Dans cette nouvelle production de l’Opéra Nice Côte d’Azur, Jean de Pange suit fidèlement le livret, mais avec une direction d’acteurs qui reste un peu trop prudente. Dommage, surtout, qu’au début du II, la mise en évidence du travail des machinistes vienne casser la continuité de l’action, en introduisant une distanciation hors de propos que ne justifie pas la partition et qui vient prendre à contre-pied le grand élan introspectif de Tom, « O Nature », puis le discours sentencieux de Nick, placés ainsi en porte-à-faux.
Ensuite, les scories sont rares (quelques interventions peu utiles de figurants) et, si l’on regrette l’absence de la machine à pain, dont l’effet est toujours irrésistible, la fin se redresse bellement, culminant dans une scène du cimetière impressionnante, au milieu des croix descendues des cintres, et un tableau de l’asile, sur le plateau complètement dégagé, qui prend toute sa charge d’émotion.
Pour cette entrée de The Rake’s Progress au répertoire de l’Opéra de Nice, la distribution contribue grandement à la réussite de l’ensemble. Elle est menée par le très remarquable Tom de Julien Behr, dont le haut médium mordant est bien en situation, avec un lyrisme qui sait également être poignant, dès sa grande cavatine du I, et qui donne une incarnation particulièrement saisissante, alliant, dans un mélange aussi subtil que sa riche palette de nuances, naïveté et morgue d’une jeunesse conquérante, sûre de sa séduction, mais aussi amour vrai, idéalisme déçu et repentir sincère : livret et musique sont ici admirablement servis.

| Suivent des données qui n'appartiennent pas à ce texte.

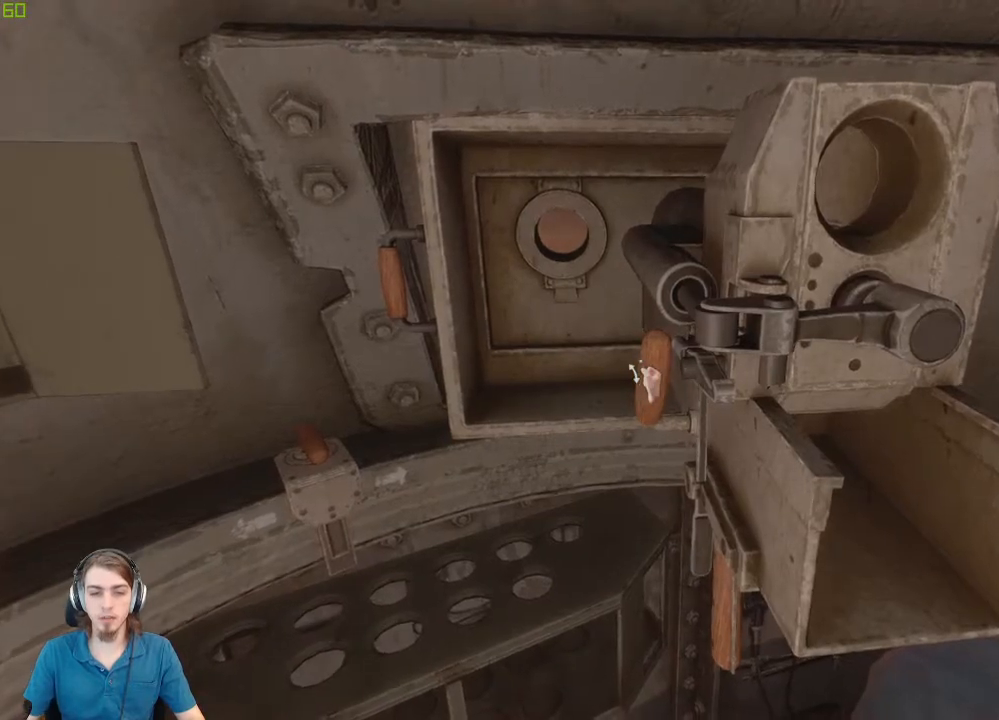
{"keys": [], "mouse": ["left"], "events": [[67, "mouse_left", "down"]]}
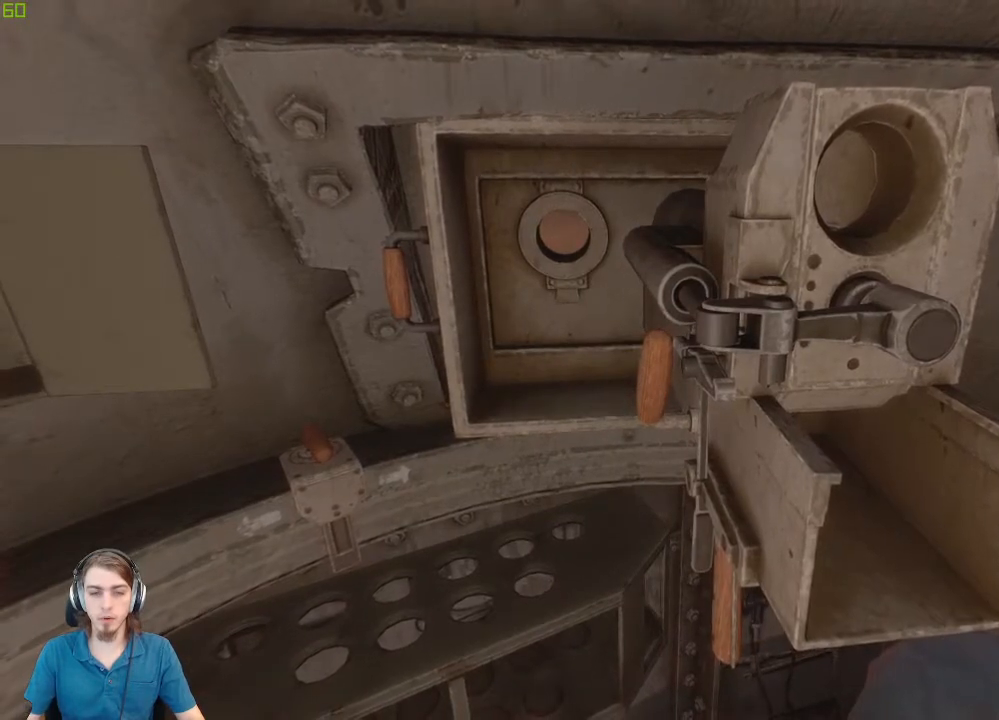
{"keys": [], "mouse": ["left"], "events": []}
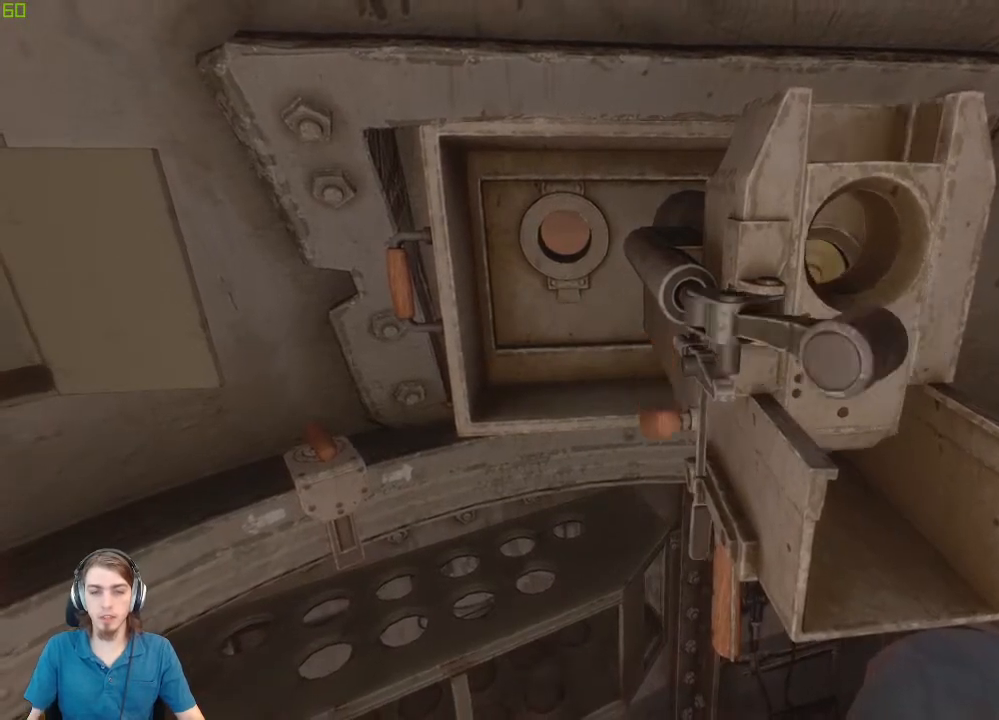
{"keys": [], "mouse": ["left"], "events": []}
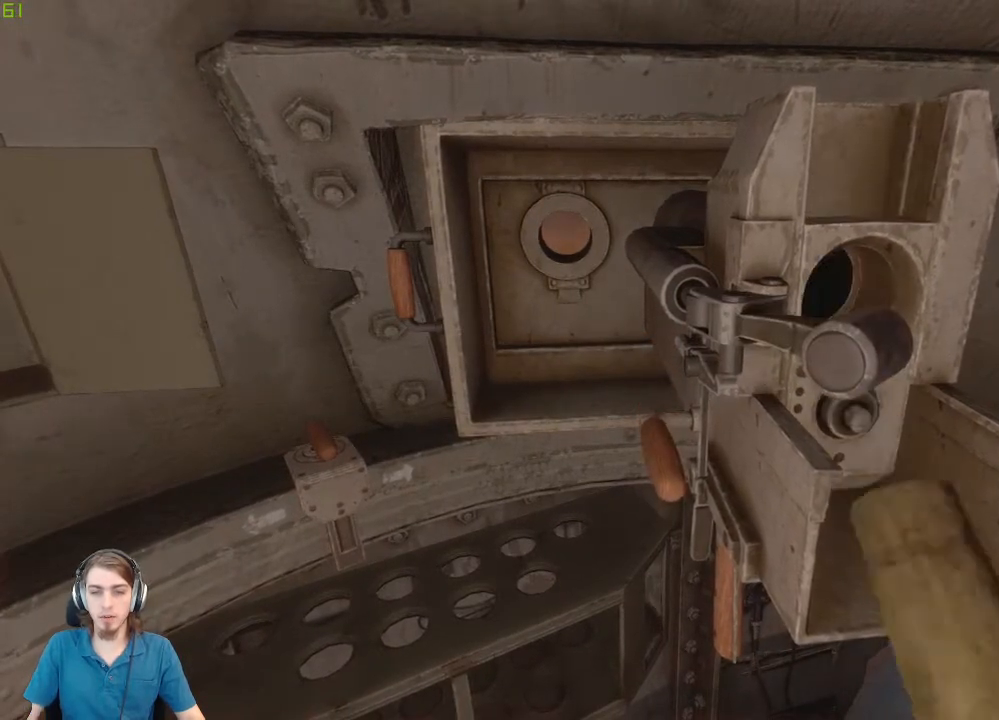
{"keys": [], "mouse": ["left"], "events": []}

Amélie Robins, avec les antécédents d’une carrière consacrée largement à l’opérette, lui apporte la très heureuse réplique d’une Anne de tempérament, d’un engagement constant et qui touche vivement : avec toute la tendresse requise pour son « Quietly night », et d’une parfaite aisance dans la tessiture, notamment pour le contre-ut terminal de la cabalette du I.
De Vincent Le Texier, on n’est pas surpris du jeu intense, qui serait même à la limite du surjoué, pour un Nick âgé, qui tient franchement du Méphisto de comédie que souligne assez crûment le noir et rouge de son vêtement, le personnage n’étant pas autrement approfondi par la mise en scène : plus que la voix même, on apprécie une présence, grandiose même dans le tableau de sa disparition.

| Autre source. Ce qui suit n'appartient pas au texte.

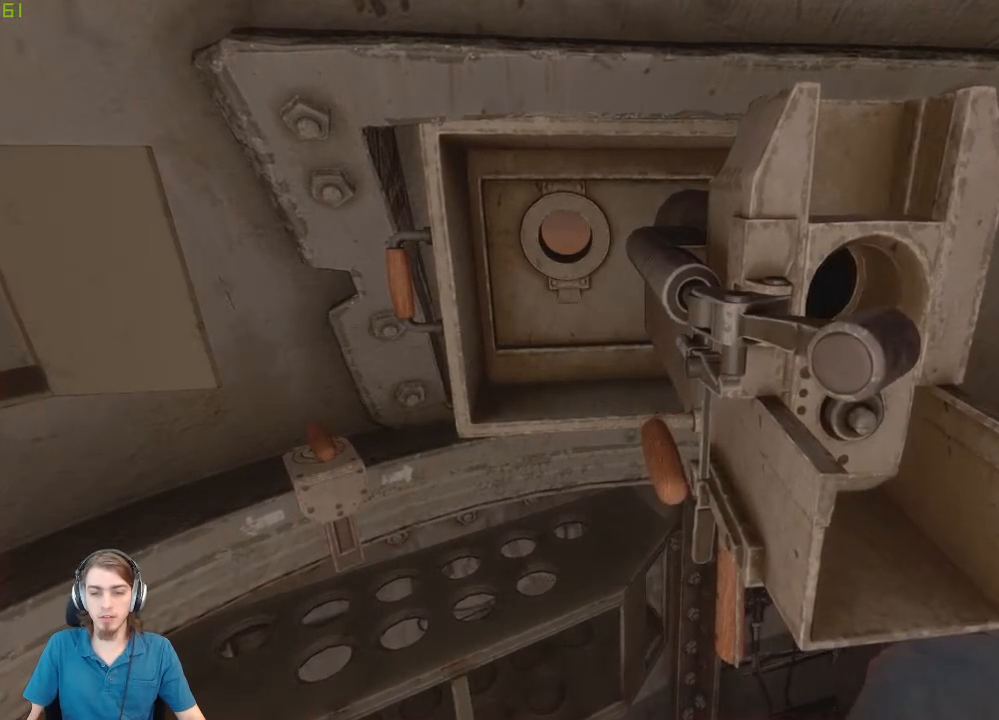
{"keys": [], "mouse": ["left"], "events": []}
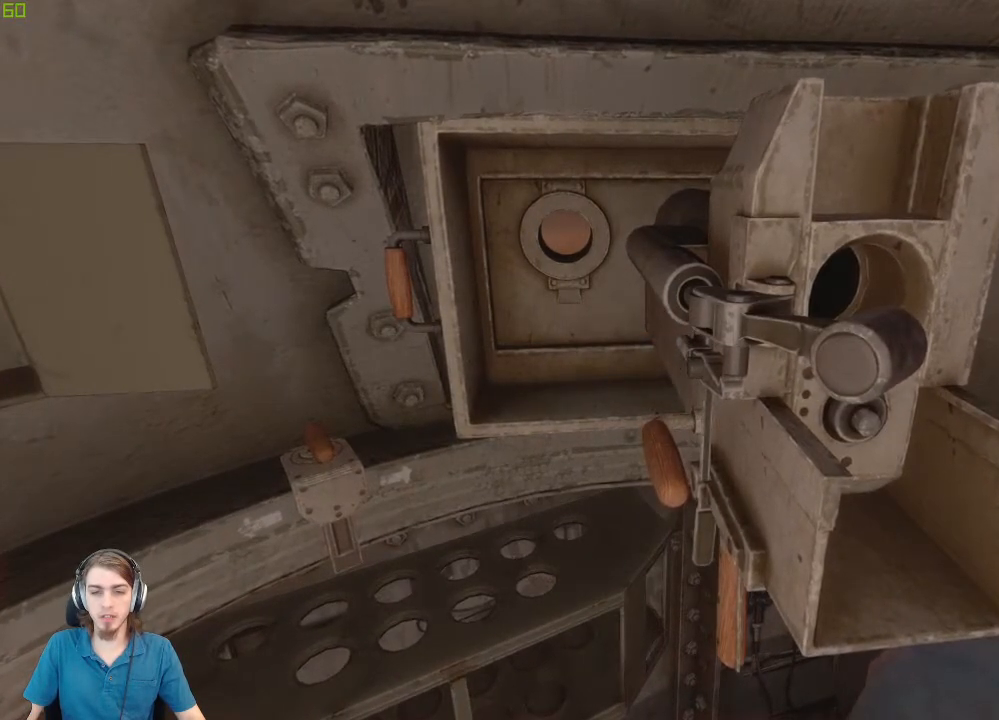
{"keys": [], "mouse": ["left"], "events": []}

Isabelle Druet (déjà dans la production de Caen, en 2016) s’impose décidément comme une Baba magistrale, souveraine d’autorité, drôle mais jamais caricaturale, et qui sait sans hiatus déployer un cœur généreux. Kamelia Kader, sans faire doublon, joue sur le seul terrain d’une beauté incendiaire et sulfureuse. Enfin, la basse profonde, et parfaitement idiomatique, de Scott Wilde impose un Trulove d’un poids inusuel.
Regrettons seulement qu’avec un Orchestre Philharmonique de Nice parfois curieusement erratique et un Chœur de l’Opéra qui, par bonheur, gagne progressivement en assurance, la direction de Roland Boër, malgré un déploiement de gestique, manque trop souvent l’impact incisif de la rythmique stravinskienne.
FRANÇOIS LEHEL
Dernière représentation ce soir, 5 mars.